There is also the Chhratrapati Shivaji Monument project under construction, dictated by Chief Minister Devendra Fadnavis, which is projected to be completed by 2019. The project encompasses the building of a mammoth, larger-than-life size sculpture of Shivaji, which will be located 3.5 kms into the Arabian sea. The 192-meter tall statue of the 15th century ruler will show him riding a horse with a sword in tow. The two thousand crore project is also feature a lavish auditorium with a multi-cuisine food court.

While many argue that public sites, roads, museums and airports named after historic figures are important – they are only important to a superficial extent. The fact that numerous public sites are named after Chhatrapati Shivaji sufficiently conveys his significant stature. It is unlikely that the insertion of ‘Maharaj’ will instill in people an increased sense of respect for the idolised ruler as the Maharashtra cabinet wants.

Also, it is about time governments realised that changing the name of a public site has inconsequential impact on people, especially if the facility or road is unable to rise to their expectations as users. Running a government with efficacy by focusing on issues of far greater importance promise a stronger, more positive impact on people.

Since this move comes a month before the 2017 Brihanmumbai Muncipal Corporation (civic body) elections, some see this move as a political move taken to appeal to the working class by echoing deep-rooted Maharashtrain sentiments.
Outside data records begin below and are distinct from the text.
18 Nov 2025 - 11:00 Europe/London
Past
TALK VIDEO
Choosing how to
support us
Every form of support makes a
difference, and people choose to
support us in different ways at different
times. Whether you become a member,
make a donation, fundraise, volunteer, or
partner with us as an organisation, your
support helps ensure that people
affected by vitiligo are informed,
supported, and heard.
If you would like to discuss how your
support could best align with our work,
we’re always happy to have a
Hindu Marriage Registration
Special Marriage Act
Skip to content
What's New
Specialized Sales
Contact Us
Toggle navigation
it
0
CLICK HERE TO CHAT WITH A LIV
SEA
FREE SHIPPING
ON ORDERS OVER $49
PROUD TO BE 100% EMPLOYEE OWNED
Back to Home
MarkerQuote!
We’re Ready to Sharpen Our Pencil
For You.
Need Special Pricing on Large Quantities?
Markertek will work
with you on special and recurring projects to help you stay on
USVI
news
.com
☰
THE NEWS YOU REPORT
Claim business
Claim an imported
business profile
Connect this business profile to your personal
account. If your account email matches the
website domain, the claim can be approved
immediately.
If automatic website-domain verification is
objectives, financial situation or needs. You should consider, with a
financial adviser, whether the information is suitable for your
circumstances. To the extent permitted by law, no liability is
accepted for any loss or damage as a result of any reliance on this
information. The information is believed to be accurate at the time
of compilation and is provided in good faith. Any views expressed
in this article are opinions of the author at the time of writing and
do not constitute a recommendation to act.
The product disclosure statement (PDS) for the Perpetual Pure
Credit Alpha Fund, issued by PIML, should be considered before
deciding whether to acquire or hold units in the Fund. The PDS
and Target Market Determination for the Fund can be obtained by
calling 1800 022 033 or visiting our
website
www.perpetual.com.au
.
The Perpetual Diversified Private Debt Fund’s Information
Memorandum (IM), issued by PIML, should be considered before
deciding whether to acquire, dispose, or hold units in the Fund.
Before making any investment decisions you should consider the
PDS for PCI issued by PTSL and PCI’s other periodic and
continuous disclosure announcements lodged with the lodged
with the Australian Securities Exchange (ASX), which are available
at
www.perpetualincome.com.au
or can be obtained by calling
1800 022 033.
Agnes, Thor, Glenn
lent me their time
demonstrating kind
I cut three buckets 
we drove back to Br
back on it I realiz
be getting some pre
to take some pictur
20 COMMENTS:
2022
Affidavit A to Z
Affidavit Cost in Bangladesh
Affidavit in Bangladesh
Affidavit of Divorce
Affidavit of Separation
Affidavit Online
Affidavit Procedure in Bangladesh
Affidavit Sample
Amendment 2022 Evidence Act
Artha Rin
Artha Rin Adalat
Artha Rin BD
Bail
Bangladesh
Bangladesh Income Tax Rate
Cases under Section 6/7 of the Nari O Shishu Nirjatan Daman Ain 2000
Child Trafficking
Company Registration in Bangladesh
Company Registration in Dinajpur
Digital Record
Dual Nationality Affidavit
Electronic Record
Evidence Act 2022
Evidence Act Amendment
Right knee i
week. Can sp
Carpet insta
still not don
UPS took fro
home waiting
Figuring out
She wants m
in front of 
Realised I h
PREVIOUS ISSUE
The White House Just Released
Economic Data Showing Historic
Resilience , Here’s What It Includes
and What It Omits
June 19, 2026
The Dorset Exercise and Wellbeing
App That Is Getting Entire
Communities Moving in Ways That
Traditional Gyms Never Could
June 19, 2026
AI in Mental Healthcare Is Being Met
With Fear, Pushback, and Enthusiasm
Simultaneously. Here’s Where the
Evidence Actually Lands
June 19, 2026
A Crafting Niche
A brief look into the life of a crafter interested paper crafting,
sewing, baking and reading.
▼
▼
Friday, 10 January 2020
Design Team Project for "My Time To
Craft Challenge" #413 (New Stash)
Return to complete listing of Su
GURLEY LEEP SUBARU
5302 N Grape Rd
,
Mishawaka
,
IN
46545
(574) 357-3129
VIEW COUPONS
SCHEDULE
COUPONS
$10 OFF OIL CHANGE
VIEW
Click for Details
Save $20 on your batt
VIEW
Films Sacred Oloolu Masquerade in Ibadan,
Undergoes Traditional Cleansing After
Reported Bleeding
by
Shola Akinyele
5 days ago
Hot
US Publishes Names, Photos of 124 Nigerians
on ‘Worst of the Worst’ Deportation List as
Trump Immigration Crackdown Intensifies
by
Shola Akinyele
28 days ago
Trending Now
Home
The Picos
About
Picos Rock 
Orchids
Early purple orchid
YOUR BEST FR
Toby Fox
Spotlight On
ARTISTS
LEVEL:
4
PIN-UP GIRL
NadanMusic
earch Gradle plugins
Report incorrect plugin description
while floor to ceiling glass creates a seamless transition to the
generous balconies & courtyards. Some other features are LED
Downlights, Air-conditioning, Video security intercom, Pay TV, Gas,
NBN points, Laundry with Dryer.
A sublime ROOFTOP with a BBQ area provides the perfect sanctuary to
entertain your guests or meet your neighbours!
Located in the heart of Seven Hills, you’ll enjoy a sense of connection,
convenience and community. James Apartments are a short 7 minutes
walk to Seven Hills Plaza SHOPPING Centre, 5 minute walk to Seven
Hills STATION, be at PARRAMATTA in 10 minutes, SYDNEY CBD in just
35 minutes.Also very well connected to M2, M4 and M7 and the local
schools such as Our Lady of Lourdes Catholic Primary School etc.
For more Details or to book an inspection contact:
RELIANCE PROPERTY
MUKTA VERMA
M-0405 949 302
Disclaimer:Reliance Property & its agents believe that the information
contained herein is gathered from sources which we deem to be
Governments in India have been known to change, alter, scrap names according to their whim. In New Delhi, Aurangzeb Road was renamed Dr Abdul Kalam Road, on the pretext that Aurangzeb was a ruthless Mughal emperor who should not be remembered. There were also discussions whether Akbar’s name (also a great Mughal emperor) should be dropped from the eponymous road. Haryana Chief Minister Manohar Lal Khattar had suggested the name of Maharana Pratap Road as a substitute, highlighting that Maharana Pratap, the 14th century ruler Mewar (in north-western India), was the embodiment of secularism. The decision to change Akbar’s name, however, was dismissed in the fear that it might trigger communal discord.